Zurück nach Deutschland. Ab Mitte der 1920er-Jahre, als in den Ballungsgebieten – natürlich auch im Ruhrgebiet – durch kommunale Gebietsreformen neue Städte und Gemeinden gebildet wurden und erstmals auch Landkreise und Ämter (d.h. ländliche Gemeindeverbünde) offiziell und ‚individuell‘ wappenfähig wurden, geriet diese Gepflogenheit jedoch in die Kritik. Seit 1929 galt dem Geheimen Staatsarchiv des Freistaates Preußen in Berlin-Dahlem, das nach Auflösung des Heroldsamtes im März 1920 dessen Akten übernahm und auch als obergutachterliche Instanz in kommunalen Wappenfragen auftrat, die Mauerkrone als Uniformierung und „Verunzierung“, die man nicht länger befürworten werde. Das hatte auch Auswirkungen auf das Ruhrgebiet; die Stadtwappen Bottrops, Hertens, Dattelns und Waltrops, allesamt nach 1929 entworfen bzw. genehmigt und verliehen, treten entsprechend ohne Mauerkrone auf.
Die nationalsozialistische Heraldik, die möglichst alle kirchlichen bzw. ausländischen Elemente und Ornamente (z.B. Kreuze, Heilige, Kränze, Bänder, Kronen usw.) aus dem deutschen Wappenwesen verdrängen wollte, sagte diesen ‚fremden’ Einflüssen erst recht den Kampf an. Aber auch in den 1950er und -60er Jahren distanzierten sich die novellierten heraldischen Richtlinien für Städtewappen in NRW, deren Prüfung, Anwendung und Einhaltung den regional zuständigen Staatsarchiven oblag, von solchen für veraltetet erachteten Schmuckelementen, so dass heute nur noch wenige Kommunen dieses Beiwerk im Wappen führen: Neben den Wappen der Berliner Stadtbezirke sind zu nennen: Ahlen, Baden-Baden, Bergneustadt, Cuxhaven, Düren, Fulda, Groß-Gerau, Gummersbach, Hilden, Hückeswagen, Hochheim/Main, Oberhausen, Potsdam, Solingen, Wittlich und eben Recklinghausen, wo sich die Mauerkrone ebenfalls sehr ausgeprägt erhalten hat.
Dr. Matthias Kordes
Literatur:
Kalm, Harald von: Das Preußische Heroldsamt (1855–1920). Adelsbehörde und Adelsrecht in der preußischen Verfassungsentwicklung, Berlin 1994.

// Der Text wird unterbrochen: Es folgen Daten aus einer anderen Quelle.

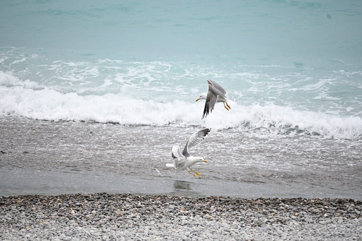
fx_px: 3771
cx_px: 181
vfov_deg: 3.7
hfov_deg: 5.5
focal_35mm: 375
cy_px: 120
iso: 1100
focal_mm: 250
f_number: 6.3
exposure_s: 1/4000
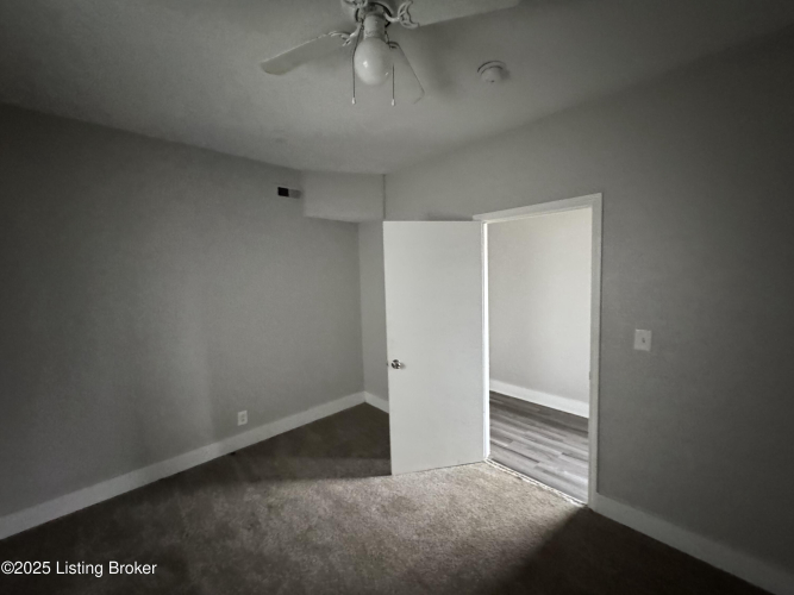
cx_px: 397
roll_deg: +1.9
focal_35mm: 14
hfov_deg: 102.1
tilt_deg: +2.7
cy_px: 298
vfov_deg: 85.7
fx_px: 321
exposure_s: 1/56
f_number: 2.2
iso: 1250
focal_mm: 2.22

Neubecker, Ottfried: Heraldik. Wappen: Ihr Ursprung, Sinn und Wert. München 2002.
Oswald, Gerd: Lexikon der Heraldik. Von Apfelkraut bis Zwillingsbalken. Regenstauf, 3. unveränderte Aufl., 2011.
Roth, August: Die Städtewappen der Provinz Westfalen. Wattenscheid 1924.
Abbildung: Halbrundschild auf grünem Grund, darin in Gold: Ansteigende Ringmauer, vorn in der Mitte mit offenem rundbogigem und bedachtem Portal, darin ein stehender Schlüssel nach (heraldisch) rechts gewendet. Über der Ringmauer: Stadtabbreviatur mit befenstertem spitzbedachtem, in einem Kreuz endenden Mittelturm, flankiert von zwei befensterten, haubenbedachten Türmen. Auf dem Schild: okkerfarbene Krone aus zweistufiger Zinnenmauer und drei befensterten, gleich hohen Türmen, in der Mitte mit geschlossenem rundbogigem Tor in Gold.